CloseTrac is built specifically to solve this problem. Every item on this checklist exists in your task catalog. When a new buyer deal opens, you apply the template and all 50+ tasks populate instantly — each one with a due date, description, and assignee. Clients get their own portal where they can see what's been completed, what's coming next, and upload documents directly. Automated reminders go out when tasks are approaching — you don't manually follow up on every item.
The result is that managing 12 deals feels like managing 4 — because the system handles the overhead that used to live in your head.
Stop managing buyer transactions in spreadsheets.
Every item on this checklist lives inside CloseTrac as an automated task. Your clients get their own portal. Reminders go out automatically. Try it free for 14 days — no credit card required.
Frequently Asked Questions
How long does a typical buyer transaction take from accepted offer to closing?
Most conventional purchase transactions close in 30–45 days from the accepted offer date. Cash transactions can close in as few as 7–14 days. FHA and VA loans may take 45–60 days due to additional appraisal and underwriting requirements.
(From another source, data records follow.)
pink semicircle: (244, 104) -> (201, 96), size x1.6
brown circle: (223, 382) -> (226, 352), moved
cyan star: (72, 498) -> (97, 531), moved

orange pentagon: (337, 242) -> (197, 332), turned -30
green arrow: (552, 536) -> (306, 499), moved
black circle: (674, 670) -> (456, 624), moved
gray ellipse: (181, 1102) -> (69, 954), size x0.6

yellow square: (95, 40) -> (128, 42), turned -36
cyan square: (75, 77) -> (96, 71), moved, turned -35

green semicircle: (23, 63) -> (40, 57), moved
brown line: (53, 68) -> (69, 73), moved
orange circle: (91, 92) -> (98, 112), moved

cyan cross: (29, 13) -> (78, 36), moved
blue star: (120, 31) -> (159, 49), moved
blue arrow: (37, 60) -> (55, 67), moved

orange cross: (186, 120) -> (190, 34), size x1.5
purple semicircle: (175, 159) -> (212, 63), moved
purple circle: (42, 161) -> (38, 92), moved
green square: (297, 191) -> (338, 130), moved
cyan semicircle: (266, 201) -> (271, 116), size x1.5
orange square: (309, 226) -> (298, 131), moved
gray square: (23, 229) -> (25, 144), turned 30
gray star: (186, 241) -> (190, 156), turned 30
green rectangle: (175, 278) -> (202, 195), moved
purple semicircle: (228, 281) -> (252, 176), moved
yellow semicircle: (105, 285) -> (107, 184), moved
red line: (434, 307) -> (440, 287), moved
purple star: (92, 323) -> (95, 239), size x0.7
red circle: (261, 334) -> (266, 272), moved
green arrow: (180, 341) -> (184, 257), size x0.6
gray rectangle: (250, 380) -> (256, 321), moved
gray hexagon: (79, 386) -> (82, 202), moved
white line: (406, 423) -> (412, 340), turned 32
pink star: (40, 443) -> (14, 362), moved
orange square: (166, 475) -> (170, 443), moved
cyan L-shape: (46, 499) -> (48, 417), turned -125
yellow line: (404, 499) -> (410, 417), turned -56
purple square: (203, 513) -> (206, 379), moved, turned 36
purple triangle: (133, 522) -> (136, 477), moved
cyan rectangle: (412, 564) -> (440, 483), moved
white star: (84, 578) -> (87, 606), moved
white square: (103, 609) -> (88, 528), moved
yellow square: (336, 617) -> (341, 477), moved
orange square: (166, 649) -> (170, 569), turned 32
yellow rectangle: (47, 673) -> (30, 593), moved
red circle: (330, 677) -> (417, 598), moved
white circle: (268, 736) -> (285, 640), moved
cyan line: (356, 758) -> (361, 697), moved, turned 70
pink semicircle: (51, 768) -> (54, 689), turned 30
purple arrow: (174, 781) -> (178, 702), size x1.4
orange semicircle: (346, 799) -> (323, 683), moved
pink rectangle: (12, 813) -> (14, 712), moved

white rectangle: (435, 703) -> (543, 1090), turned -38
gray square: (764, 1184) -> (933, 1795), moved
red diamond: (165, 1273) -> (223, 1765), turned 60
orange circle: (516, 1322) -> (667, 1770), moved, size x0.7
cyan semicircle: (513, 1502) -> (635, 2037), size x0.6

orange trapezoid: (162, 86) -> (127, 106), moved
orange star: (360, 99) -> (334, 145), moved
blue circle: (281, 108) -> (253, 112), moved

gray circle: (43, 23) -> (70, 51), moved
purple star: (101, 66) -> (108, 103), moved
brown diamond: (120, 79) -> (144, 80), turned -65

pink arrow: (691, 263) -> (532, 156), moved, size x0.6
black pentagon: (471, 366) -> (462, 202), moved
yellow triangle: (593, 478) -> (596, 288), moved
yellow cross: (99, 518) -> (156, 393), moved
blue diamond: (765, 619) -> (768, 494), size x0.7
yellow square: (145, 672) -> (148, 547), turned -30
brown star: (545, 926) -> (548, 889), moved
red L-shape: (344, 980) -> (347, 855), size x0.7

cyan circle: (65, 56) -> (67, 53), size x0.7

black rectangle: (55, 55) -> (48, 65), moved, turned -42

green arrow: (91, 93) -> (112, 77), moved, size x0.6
Your contract will specify the target closing date — work every deadline backward from that date.
What's the most common reason buyer transactions fall through?
Financing issues are the leading cause of failed buyer transactions, accounting for roughly 35% of deal failures. Appraisal gaps — where the property appraises below the purchase price — are the second most common cause. Inspection disputes and buyer remorse round out the top four. Most financing failures are preventable with rigorous pre-approval verification at the start of every deal.
How do I keep buyers from calling me every day for status updates?
Buyers call when they don't know what's happening. Prevent that by setting clear expectations upfront: deliver a transaction timeline on Day 1, send proactive milestone updates, and give clients a portal where they can check deal status themselves. CloseTrac gives every client a self-service portal that answers most status questions without any agent involvement.
Can I use this checklist for all transaction types?
This checklist covers the core steps for a standard residential purchase with conventional financing. Some items will need to be added or removed: FHA/VA loans have additional appraisal requirements; new construction adds a builder walk-through and warranty review; short sales and REOs add bank approval steps. Use this as your foundation and customize it for your market and transaction types.
What should I do if a transaction timeline gets extended?
When a timeline shifts, immediately re-map every contingency deadline against the new closing date and notify all parties in writing. Confirm the extension addendum is signed before the original deadline expires. Update your client with a clear explanation of what changed, why, and what the new timeline looks like. Document everything — a transaction that closes 2 weeks late with good communication still generates referrals.